● **WHAT NEEDS TO BE DONE**
Report each line of the data that contains the string "Dietz".

════════════════

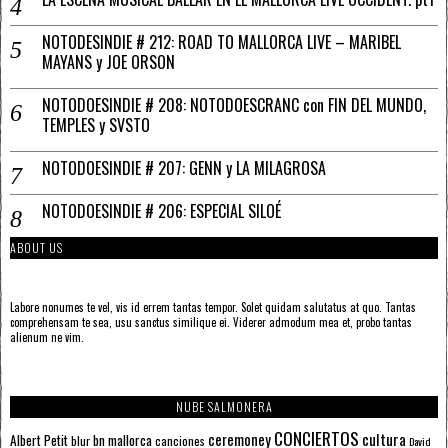
NOTODESINDIE # 212: ROAD TO MALLORCA LIVE – MARIBEL
MAYANS y JOE ORSON
NOTODOESINDIE # 208: NOTODOESCRANC con FIN DEL MUNDO,
TEMPLES y SVSTO
NOTODOESINDIE # 207: GENN y LA MILAGROSA
NOTODOESINDIE # 206: ESPECIAL SILOÉ
ABOUT US
Labore nonumes te vel, vis id errem tantas tempor. Solet quidam salutatus at quo. Tantas
comprehensam te sea, usu sanctus similique ei. Viderer admodum mea et, probo tantas
alienum ne vim.
NUBE SALMONERA
CONCIERTOS
ceremoney
cultura
Albert Petit
bn mallorca
blur
canciones
David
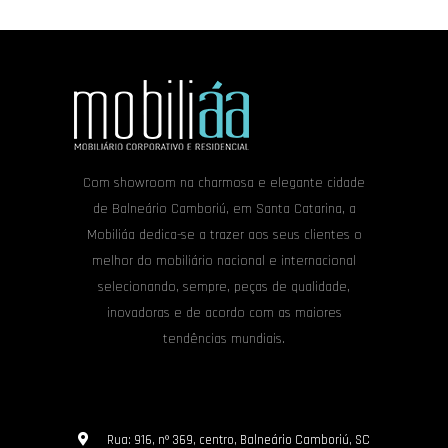
Com showroom na charmosa e elegante cidade
de Balneário Camboriú, em Santa Catarina, a
Mobiliáa dedica-se a trazer aos seus clientes o
melhor do mobiliário nacional e internacional
selecionando, sempre, peças de qualidade,
inovadoras e de acordo com as maiores
tendências mundiais.
Rua: 916, nº 369, centro, Balneário Camboriú, SC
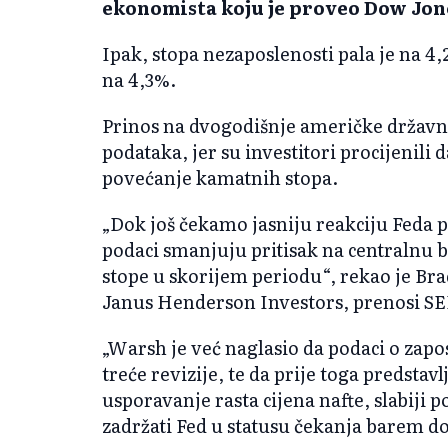
ekonomista koju je proveo Dow Jon
Ipak, stopa nezaposlenosti pala je na 4,
na 4,3%.
Prinos na dvogodišnje američke državn
podataka, jer su investitori procijenili
povećanje kamatnih stopa.
„Dok još čekamo jasniju reakciju Feda
podaci smanjuju pritisak na centralnu
stope u skorijem periodu“, rekao je Br
Janus Henderson Investors, prenosi SE
„Warsh je već naglasio da podaci o zapo
treće revizije, te da prije toga predstav
usporavanje rasta cijena nafte, slabiji p
zadržati Fed u statusu čekanja barem d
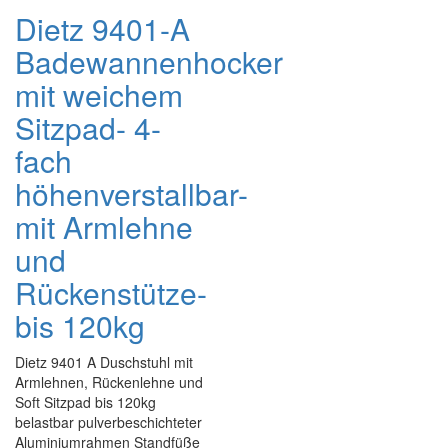
Dietz 9401-A
Badewannenhocker
mit weichem
Sitzpad- 4-
fach
höhenverstallbar-
mit Armlehne
und
Rückenstütze-
bis 120kg
Dietz 9401 A Duschstuhl mit
Armlehnen, Rückenlehne und
Soft Sitzpad bis 120kg
belastbar pulverbeschichteter
Aluminiumrahmen Standfüße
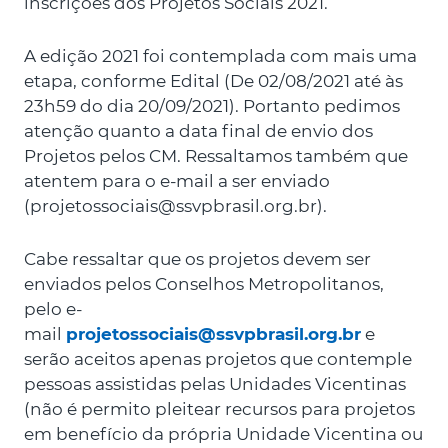
inscrições dos Projetos Sociais 2021.
A edição 2021 foi contemplada com mais uma
etapa, conforme Edital (De 02/08/2021 até às
23h59 do dia 20/09/2021). Portanto pedimos
atenção quanto a data final de envio dos
Projetos pelos CM. Ressaltamos também que
atentem para o e-mail a ser enviado
(
projetossociais@ssvpbrasil.org.br
).
Cabe ressaltar que os projetos devem ser
enviados pelos Conselhos Metropolitanos,
pelo e-
mail
projetossociais@ssvpbrasil.org.br
e
serão aceitos apenas projetos que contemple
pessoas assistidas pelas Unidades Vicentinas
(não é permito pleitear recursos para projetos
em benefício da própria Unidade Vicentina ou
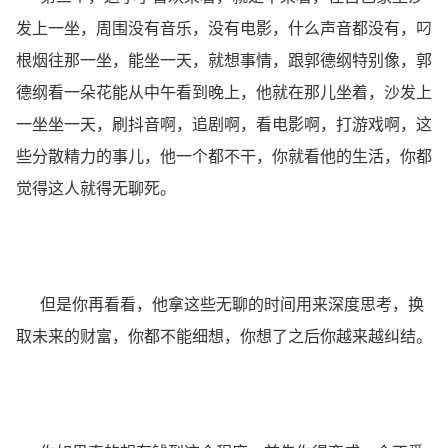
发上一坐，周围没有音乐，没有电影，什么声音都没有，叼
根烟往那一坐，能坐一天，就想事情，跟郭德纲特别像，郭
德纲看一朵花能从中午看到晚上，他就在那儿坐着，沙发上
一坐坐一天，刷抖音啊，追剧啊，看电影啊，打游戏啊，这
些分散精力的事儿，他一个都不干，你就看他的生活，你都
觉得这人就得无聊死。
但是你再看看，他拿这些无聊的时间用来深度思考，换
取未来的财富，你都不能细想，你想了之后你越来越纠结。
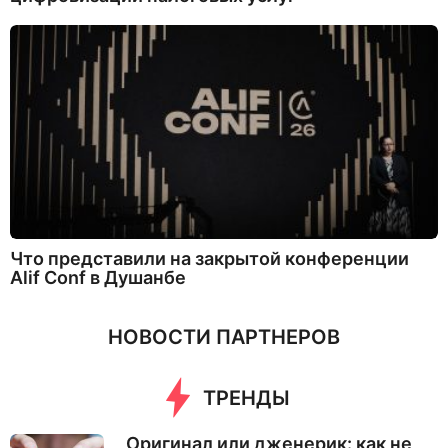
Что представили на закрытой конференции
Alif Conf в Душанбе
НОВОСТИ ПАРТНЕРОВ
ТРЕНДЫ
Оригинал или дженерик: как не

════════════════

● **TASK RESPONSE**
Dietz 9401-A
Dietz 9401 A Duschstuhl mit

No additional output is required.